Some people are a little mistrustful of abstract art.
Some people expect the painting to reflect or represent something.
Some people want the painting to symbolize something.
Or maybe to depict an experience.
What if the painting itself was the experience?
I see people, drift through a gallery, waiting for something to jump out at them.
They say, “Well, I know what I like, when I see it”
Others say, “the painting should speak for itself”
These ideas are perfectly valid, if a bit limiting. Because they are pretty much based on something you know about yourself already.
What if a painting could help you know a part of yourself you didn’t know?
. What if you took a moment to speak to the painting, that wasn’t speaking to you?
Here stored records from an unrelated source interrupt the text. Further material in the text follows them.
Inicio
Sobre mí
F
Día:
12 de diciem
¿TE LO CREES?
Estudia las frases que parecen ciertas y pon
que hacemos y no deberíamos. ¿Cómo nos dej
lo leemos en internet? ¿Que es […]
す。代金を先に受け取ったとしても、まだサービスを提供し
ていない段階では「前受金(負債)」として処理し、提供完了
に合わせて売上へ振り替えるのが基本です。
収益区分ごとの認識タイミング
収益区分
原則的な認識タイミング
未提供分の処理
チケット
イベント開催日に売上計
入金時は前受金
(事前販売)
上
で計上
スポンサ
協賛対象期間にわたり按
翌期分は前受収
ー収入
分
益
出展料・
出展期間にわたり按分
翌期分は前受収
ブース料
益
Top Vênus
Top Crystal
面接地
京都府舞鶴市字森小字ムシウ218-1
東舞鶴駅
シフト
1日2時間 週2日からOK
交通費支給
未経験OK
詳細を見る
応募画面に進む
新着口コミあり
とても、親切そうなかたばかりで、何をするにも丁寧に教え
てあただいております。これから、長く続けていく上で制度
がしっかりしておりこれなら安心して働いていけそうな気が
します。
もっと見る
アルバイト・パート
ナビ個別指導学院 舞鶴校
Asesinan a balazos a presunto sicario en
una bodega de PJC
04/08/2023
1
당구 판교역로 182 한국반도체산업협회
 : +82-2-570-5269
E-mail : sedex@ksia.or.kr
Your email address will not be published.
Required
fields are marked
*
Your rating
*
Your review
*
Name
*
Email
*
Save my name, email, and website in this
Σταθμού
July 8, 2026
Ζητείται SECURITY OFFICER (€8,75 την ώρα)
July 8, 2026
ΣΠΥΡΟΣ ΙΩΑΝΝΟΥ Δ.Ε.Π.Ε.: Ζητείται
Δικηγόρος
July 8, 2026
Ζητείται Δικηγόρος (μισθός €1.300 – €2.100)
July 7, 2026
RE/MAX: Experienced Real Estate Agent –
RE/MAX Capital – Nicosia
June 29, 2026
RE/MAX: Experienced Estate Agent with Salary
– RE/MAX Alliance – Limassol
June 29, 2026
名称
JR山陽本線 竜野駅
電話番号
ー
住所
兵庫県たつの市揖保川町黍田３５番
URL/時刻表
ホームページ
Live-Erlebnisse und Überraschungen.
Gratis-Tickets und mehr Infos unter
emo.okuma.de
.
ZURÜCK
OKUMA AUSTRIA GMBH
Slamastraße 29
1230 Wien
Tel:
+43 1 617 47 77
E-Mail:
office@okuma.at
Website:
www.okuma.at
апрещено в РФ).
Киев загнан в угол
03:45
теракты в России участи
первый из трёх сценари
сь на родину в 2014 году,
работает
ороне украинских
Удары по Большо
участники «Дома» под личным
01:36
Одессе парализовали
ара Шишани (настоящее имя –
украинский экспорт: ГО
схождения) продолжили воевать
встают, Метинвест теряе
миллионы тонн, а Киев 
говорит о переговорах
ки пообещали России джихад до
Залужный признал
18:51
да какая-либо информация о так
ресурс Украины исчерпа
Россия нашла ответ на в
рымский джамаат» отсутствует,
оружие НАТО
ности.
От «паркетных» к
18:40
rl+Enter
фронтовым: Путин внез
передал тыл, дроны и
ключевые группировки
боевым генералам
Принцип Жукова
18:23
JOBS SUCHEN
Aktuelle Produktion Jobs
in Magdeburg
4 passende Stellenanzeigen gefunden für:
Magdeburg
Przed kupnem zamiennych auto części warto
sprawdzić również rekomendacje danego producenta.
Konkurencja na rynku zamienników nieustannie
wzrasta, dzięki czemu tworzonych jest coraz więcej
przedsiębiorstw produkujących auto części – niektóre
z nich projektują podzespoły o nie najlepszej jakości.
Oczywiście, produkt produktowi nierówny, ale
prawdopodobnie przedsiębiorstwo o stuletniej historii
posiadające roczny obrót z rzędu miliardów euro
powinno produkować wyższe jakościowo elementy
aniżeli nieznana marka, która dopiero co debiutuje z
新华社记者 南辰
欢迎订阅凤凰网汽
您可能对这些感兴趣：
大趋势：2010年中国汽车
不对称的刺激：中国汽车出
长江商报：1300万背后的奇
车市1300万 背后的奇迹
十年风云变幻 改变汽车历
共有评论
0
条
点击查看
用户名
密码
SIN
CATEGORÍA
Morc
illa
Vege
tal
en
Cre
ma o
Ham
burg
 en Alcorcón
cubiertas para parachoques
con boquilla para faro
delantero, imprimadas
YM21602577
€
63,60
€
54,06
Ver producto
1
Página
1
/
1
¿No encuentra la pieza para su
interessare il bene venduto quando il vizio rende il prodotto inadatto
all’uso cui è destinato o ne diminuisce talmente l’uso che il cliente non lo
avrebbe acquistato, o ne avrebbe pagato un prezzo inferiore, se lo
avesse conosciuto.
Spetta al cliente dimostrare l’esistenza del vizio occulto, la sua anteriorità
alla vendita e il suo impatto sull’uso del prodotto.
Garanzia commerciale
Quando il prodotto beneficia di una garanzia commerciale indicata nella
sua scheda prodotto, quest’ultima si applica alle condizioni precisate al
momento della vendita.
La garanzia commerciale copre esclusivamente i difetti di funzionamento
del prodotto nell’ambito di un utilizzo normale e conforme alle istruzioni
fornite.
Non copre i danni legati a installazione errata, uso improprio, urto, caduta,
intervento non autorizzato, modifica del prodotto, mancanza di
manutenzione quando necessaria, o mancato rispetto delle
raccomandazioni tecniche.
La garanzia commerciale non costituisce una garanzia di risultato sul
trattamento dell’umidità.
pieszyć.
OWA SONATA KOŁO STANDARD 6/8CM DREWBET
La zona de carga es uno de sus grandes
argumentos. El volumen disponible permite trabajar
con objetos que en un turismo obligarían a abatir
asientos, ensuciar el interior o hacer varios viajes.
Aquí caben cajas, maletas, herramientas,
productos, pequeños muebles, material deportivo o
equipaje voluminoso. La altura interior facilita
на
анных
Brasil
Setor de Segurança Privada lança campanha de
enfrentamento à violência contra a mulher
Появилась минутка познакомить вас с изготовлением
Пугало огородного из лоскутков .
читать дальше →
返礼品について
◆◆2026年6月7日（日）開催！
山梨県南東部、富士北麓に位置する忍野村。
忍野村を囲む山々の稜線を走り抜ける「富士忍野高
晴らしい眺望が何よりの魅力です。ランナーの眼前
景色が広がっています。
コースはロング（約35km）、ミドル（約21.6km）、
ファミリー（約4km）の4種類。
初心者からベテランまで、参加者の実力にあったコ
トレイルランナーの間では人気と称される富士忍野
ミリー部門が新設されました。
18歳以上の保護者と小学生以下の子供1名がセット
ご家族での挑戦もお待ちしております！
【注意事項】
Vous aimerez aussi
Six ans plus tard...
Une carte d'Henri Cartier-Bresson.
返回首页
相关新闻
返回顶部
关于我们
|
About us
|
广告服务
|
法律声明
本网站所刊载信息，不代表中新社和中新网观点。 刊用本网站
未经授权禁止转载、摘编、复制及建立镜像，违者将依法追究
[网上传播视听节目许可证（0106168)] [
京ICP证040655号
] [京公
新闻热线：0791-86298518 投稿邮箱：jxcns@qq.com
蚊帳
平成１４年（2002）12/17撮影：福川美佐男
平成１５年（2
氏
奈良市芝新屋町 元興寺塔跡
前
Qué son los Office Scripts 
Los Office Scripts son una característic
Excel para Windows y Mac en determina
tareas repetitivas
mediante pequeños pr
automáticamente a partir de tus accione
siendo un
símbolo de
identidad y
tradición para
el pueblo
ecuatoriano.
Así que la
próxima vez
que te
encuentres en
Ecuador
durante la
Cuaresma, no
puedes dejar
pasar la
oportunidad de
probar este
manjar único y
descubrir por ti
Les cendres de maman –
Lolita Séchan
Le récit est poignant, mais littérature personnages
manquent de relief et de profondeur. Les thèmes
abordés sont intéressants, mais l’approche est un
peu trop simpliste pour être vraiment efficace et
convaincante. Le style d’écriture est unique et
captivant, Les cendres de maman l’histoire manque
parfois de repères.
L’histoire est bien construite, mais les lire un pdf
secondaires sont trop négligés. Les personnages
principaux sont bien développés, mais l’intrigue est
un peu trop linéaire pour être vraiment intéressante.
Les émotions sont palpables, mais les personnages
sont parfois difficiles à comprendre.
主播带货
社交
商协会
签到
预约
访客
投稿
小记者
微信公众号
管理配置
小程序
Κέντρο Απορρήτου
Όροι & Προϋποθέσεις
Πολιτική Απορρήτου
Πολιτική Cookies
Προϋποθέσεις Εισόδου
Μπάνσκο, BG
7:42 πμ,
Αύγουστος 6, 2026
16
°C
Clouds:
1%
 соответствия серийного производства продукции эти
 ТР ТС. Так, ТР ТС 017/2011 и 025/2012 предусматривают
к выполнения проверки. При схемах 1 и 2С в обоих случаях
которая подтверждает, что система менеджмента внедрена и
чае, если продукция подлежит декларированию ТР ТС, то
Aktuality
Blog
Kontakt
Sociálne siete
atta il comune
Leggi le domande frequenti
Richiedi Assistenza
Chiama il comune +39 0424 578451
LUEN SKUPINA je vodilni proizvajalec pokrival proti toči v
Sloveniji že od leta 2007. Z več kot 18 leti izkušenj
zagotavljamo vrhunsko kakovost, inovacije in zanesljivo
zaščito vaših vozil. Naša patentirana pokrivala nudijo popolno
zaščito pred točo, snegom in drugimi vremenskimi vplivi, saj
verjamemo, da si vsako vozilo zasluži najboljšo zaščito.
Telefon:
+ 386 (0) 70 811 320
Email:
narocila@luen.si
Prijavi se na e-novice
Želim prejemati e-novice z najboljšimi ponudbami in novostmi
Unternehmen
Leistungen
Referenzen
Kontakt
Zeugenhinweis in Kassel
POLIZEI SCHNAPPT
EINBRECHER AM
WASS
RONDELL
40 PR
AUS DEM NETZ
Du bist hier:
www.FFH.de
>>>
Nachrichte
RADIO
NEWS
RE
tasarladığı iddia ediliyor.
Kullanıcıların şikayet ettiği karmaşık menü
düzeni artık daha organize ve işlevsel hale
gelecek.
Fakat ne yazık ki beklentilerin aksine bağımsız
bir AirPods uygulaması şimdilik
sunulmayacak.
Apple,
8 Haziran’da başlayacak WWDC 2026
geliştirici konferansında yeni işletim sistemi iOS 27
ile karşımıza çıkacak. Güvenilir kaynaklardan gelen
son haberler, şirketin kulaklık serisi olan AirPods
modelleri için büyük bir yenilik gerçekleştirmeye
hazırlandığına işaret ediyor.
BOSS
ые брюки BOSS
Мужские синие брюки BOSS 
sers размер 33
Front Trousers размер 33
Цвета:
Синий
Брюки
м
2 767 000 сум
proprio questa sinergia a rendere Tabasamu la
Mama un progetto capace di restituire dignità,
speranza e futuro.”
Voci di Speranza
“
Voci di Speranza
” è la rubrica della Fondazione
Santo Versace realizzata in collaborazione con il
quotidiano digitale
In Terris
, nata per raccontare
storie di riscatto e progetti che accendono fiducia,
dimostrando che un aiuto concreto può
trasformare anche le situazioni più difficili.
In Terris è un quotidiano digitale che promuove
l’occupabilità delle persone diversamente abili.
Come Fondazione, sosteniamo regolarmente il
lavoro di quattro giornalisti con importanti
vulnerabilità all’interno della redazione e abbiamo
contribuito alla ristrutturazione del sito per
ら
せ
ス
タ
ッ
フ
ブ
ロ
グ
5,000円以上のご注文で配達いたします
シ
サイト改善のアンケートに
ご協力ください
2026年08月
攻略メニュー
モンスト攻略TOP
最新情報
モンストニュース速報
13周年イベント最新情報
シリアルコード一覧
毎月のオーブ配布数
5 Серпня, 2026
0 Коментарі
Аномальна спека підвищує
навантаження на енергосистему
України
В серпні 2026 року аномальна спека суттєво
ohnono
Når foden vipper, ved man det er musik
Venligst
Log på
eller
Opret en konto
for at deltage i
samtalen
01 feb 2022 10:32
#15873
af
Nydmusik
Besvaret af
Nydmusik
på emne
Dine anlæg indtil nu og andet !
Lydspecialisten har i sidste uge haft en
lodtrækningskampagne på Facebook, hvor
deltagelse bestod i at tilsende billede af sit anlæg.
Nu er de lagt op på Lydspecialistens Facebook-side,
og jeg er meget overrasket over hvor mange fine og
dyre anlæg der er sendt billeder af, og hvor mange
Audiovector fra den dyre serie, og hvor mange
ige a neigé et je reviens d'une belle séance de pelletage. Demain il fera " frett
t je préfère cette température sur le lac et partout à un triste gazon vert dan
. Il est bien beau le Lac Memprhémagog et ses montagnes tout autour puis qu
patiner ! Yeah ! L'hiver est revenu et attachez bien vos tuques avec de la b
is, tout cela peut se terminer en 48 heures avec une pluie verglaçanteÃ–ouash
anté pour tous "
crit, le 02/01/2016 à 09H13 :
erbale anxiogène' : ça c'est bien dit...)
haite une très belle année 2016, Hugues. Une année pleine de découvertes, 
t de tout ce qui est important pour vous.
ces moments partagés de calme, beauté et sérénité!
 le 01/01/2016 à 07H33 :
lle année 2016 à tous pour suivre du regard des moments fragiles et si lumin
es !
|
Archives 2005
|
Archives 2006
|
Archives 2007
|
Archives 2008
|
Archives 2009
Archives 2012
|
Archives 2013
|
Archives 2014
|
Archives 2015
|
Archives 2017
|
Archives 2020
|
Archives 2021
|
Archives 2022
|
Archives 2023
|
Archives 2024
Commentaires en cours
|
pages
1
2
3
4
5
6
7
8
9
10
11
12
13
What if you tried to ask the painting a couple of questions, like, what’s going on here? How is this little squiggle down the centre, relating to the blue rectangles or cube forms. I see the whole painting is blue. It uses many tones or values of blue– and the lighter tones creates the illusion of light and the light seems to be coming from the top left corner. Oh and then there are shadows where the light seems to hit the objects. I am not sure what the objects are but they have shadows. And there is this one little flash of yellow. Hmm. Interesting. I wonder how do the lines and shapes create the illusion of depth and dimension on this flat surface? Is it a landscape? An arrangement of shapes that suggest the feeling of a landscape? It feels like water in a way, it feels like a torrent of water. Maybe that’s why it’s called A Northern kind of story. And so on.
This type of thing, these questions are called reading a painting, or formal analysis.
What do I see? How is it made? What is it made of? How is it designed? Does it refer to anything or quote another kind of painting? Is the painting thin and watery. Is it thick and textured? Is it light hearted? Dramatic? Epic? Uplifting? Puzzling.
It’s not about deciding how closely the painting resembles something you recognize already. It’s allowing the painting to tell you about itself, when you ask a few friendly questions.
You may still not like the painting but chances are you have slowed down your brain enough to experience something more worthwhile, when you go to the art gallery.
It goes the same for the painter. It’s not so much that I am painting the painting, as the painting is painting me. It’s not that I am depicting my experience of something, but more that I am having a new experience as I paint.
In any case next time you are visiting a gallery, have a chat with a painting you’d normally ignore. It’s a bit like being seated at a dinner beside someone who speaks a different language. With a little bit of effort, you can have a lovely time.